We present the new open source C++-based Python library CosTuuM that can be used to generate infrared absorption and emission coefficients for arbitrary mixtures of spheroidal dust grains that are (partially) aligned with a magnetic field. We outline the algorithms underlying the software, demonstrate the accuracy of our results using benchmarks from literature, and use our tool to investigate some commonly used approximative recipes. We find that the linear polarization fraction for a partially aligned dust grain mixture can be accurately represented by an appropriate linear combination of perfectly aligned grains and grains that are randomly oriented, but that the commonly used picket fence alignment breaks down for short wavelengths.
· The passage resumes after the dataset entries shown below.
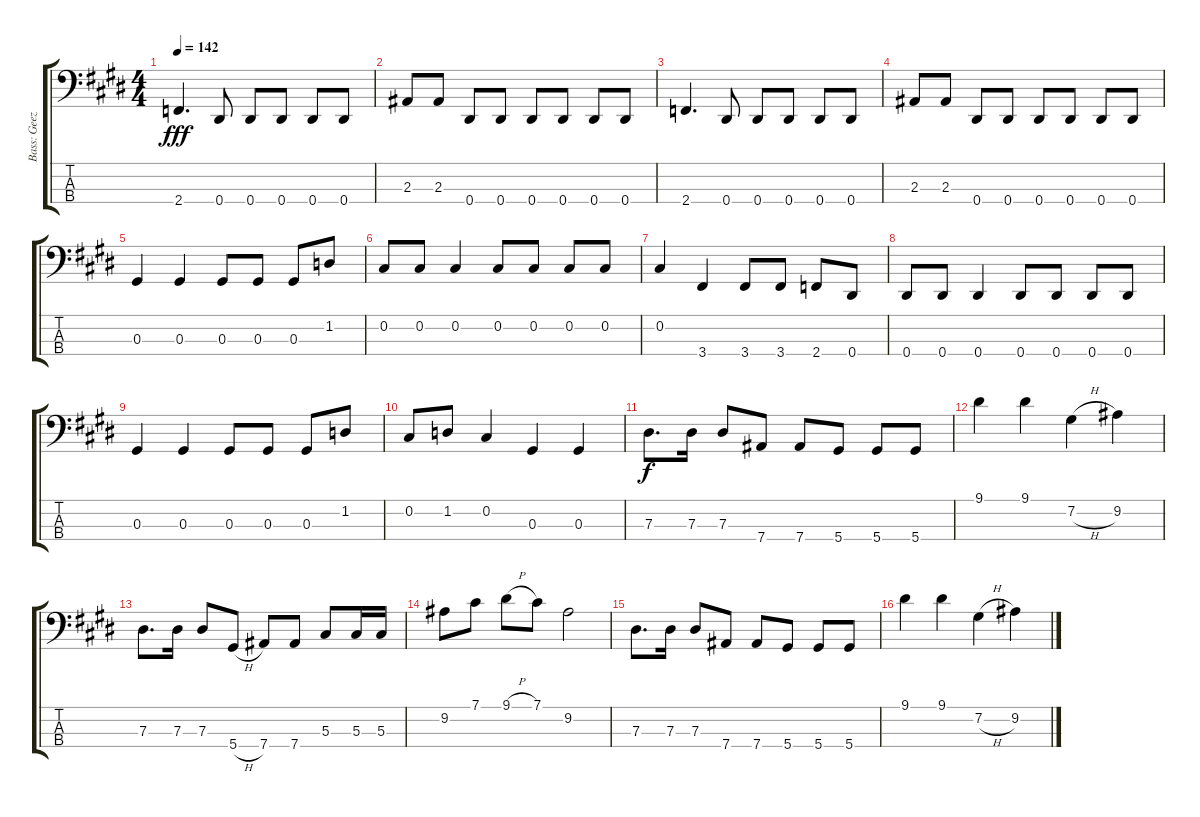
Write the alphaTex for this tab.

\track ("Bass: Geezer" "Bass: Geez") {instrument electricbassfinger}
\staff {score tabs}
\tuning (Gb2 Db2 Ab1 Eb1) {hide}
\ts (4 4)
\tempo 142
\clef f4
\ks e
2.4.4{d dy fff} 0.4.8 0.4.8 0.4.8 0.4.8 0.4.8 |
2.3.8 2.3.8 0.4.8 0.4.8 0.4.8 0.4.8 0.4.8 0.4.8 |
2.4.4{d} 0.4.8 0.4.8 0.4.8 0.4.8 0.4.8 |
2.3.8 2.3.8 0.4.8 0.4.8 0.4.8 0.4.8 0.4.8 0.4.8 |
0.3.4 0.3.4 0.3.8 0.3.8 0.3.8 1.2.8 |
0.2.8 0.2.8 0.2.4 0.2.8 0.2.8 0.2.8 0.2.8 |
0.2.4 3.4.4 3.4.8 3.4.8 2.4.8 0.4.8 |
0.4.8 0.4.8 0.4.4 0.4.8 0.4.8 0.4.8 0.4.8 |
0.3.4 0.3.4 0.3.8 0.3.8 0.3.8 1.2.8 |
0.2.8 1.2.8 0.2.4 0.3.4 0.3.4 |
7.3.8{d dy f} 7.3.16 7.3.8 7.4.8 7.4.8 5.4.8 5.4.8 5.4.8 |
9.1.4 9.1.4 7.2{h}.4 9.2.4 |
7.3.8{d} 7.3.16 7.3.8 5.4{h}.8 7.4.8 7.4.8 5.3.8 5.3.16 5.3.16 |
9.2.8 7.1.8 9.1{h}.8 7.1.8 9.2.2 |
7.3.8{d} 7.3.16 7.3.8 7.4.8 7.4.8 5.4.8 5.4.8 5.4.8 |
9.1.4 9.1.4 7.2{h}.4 9.2.4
We also find that for a fixed dust grain size, the absorption coefficients and linear polarization fraction for a realistic mixture of grains with various shapes cannot both be accurately represented by a single representative grain with a fixed shape, but that instead an average over an appropriate shape distribution should be used. Insufficient knowledge of an appropriate shape distribution is the main obstacle in obtaining accurate optical properties. CosTuuM is available as a standalone Python library and can be used to generate optical properties to be used in radiative transfer applications.